Итак, — осведомился д-р Ханами, — как у вас идут дела? — Он задал этот вопрос по-английски, с подчеркнутым американским акцентом. Д-р Ханами считал себя знатоком американского образа жизни и обедал только в ближайшем «Макдональдсе». Без «Биг-Мака» он и дня не мог бы прожить.

Николас опустился на металлический стул с серым сиденьем и спинкой, молча наблюдая за доктором.
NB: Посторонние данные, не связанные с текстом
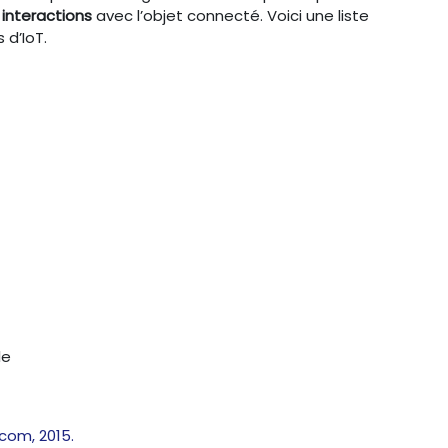
s
interactions
avec l’objet connecté. Voici une liste
 d’IoT.
le
écom, 2015.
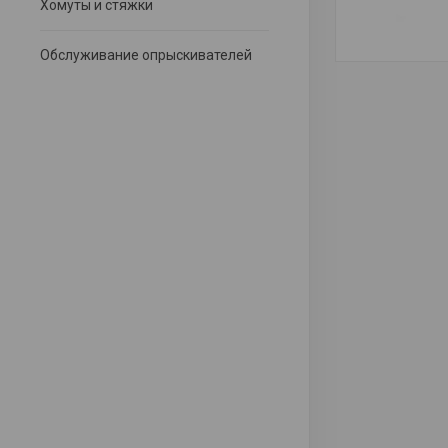
Хомуты и стяжки
Обслуживание опрыскивателей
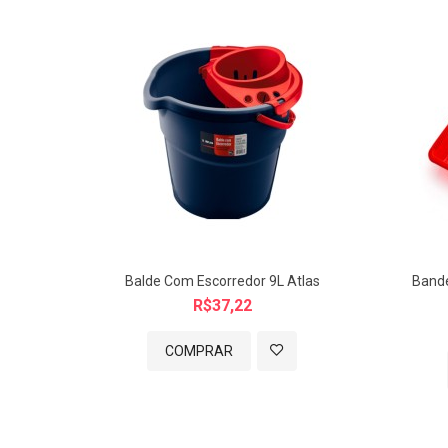
Balde Com Escorredor 9L Atlas
Bande
R$37,22
COMPRAR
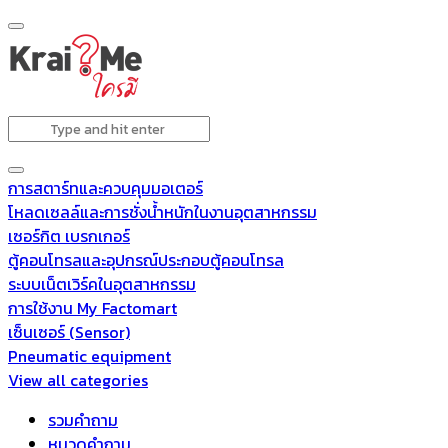
การสตาร์ทและควบคุมมอเตอร์
โหลดเซลล์และการชั่งน้ำหนักในงานอุตสาหกรรม
เซอร์กิต เบรกเกอร์
ตู้คอนโทรลและอุปกรณ์ประกอบตู้คอนโทรล
ระบบเน็ตเวิร์คในอุตสาหกรรม
การใช้งาน My Factomart
เซ็นเซอร์ (Sensor)
Pneumatic equipment
View all categories
รวมคำถาม
หมวดคำถาม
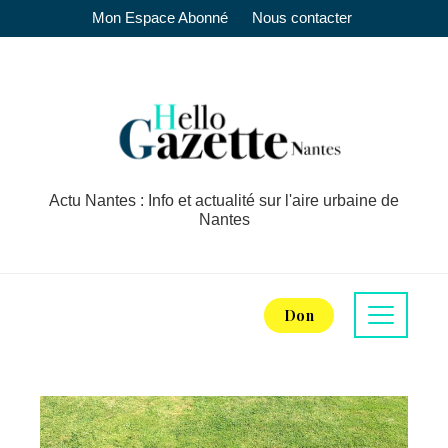
Mon Espace Abonné
Nous contacter
Actu Nantes : Info et actualité sur l'aire urbaine de
Nantes
Don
Д-р Ханами поиграл зажигалкой, крутя ее между большим и указательным пальцами.

— Насколько я понимаю, — сказал он, — это не просто визит в соответствии с послеоперационным режимом. — Он открыл папку с историей болезни Николаса, полистал страницы.

Все здесь вроде нормально. Рентген, лабораторные анализы. Все в лучшем виде. — Он поднял глаза. — Какие-нибудь проблемы?

— Да, — ответил Николас, подавляя желание вскочить со стула. — Пожалуй, так можно выразиться.

— Хм-м. И в чем же заключается проблема? — Зажигалка опять замелькала в его руке.

Николас, не в силах оставаться на своем месте, вскочил. Со страшным грохотом, заставившим д-ра Ханами вздрогнуть, он поднял жалюзи, прижался лбом к стеклу. За окном было по-прежнему гнусно, словно начадили десятки нефте-химзаводов. Он даже запах гари почувствовал.

— Скажите мне, доктор, — сказал Николас, не оборачиваясь, — Вы когда-нибудь были в префектуре Нара? Д-р Ханами не сразу ответил.

— Да. Мы с женой были там на курорте четыре года назад. Горячие минеральные воды.

— Тогда Вы знаете, как там красиво.

— Конечно. Я часто думаю, что надо бы еще хоть разок выбраться. Но времени вечно не хватает.

Николас повернулся к нему лицом. Какой смысл глазеть в этот гороховый суп, где ни черта не видно?

— Доктор, а вы никогда не задумывались о том, какой бы показалась вам жизнь, если бы вы утратили способность оперировать?

Доктор посмотрел на него с недоумением:

— Ну, конечно, когда уйду на пенсию, я буду...

— Нет, — нетерпеливо перебил его Николас, — я имею в виду сразу. Прямо сейчас. — Он щелкнул пальцами. — Вот так: раз! — и все.

— Ну, трудно сказать...

— Понимаете, доктор, человек, впустивший себе в душу красоту, даже не может жить без нее. Я долго жил в префектуре Нара, изучая боевые искусства. Да вы с женой и сами видели, когда ходили принимать свои ванны. Ну, а красота, открывающаяся через «гецумей но мичи», есть вообще нечто особенное. Знаете, что это такое? Лунная дорожка.

Д-р Ханами кивнул головой.

— Я слышал об этом, конечно. Но я не думал... — Что-то то ли в лице Николаса, то ли в его поведении заставило хирурга остановиться. — Вы сегодня какой-то другой. Что случилось?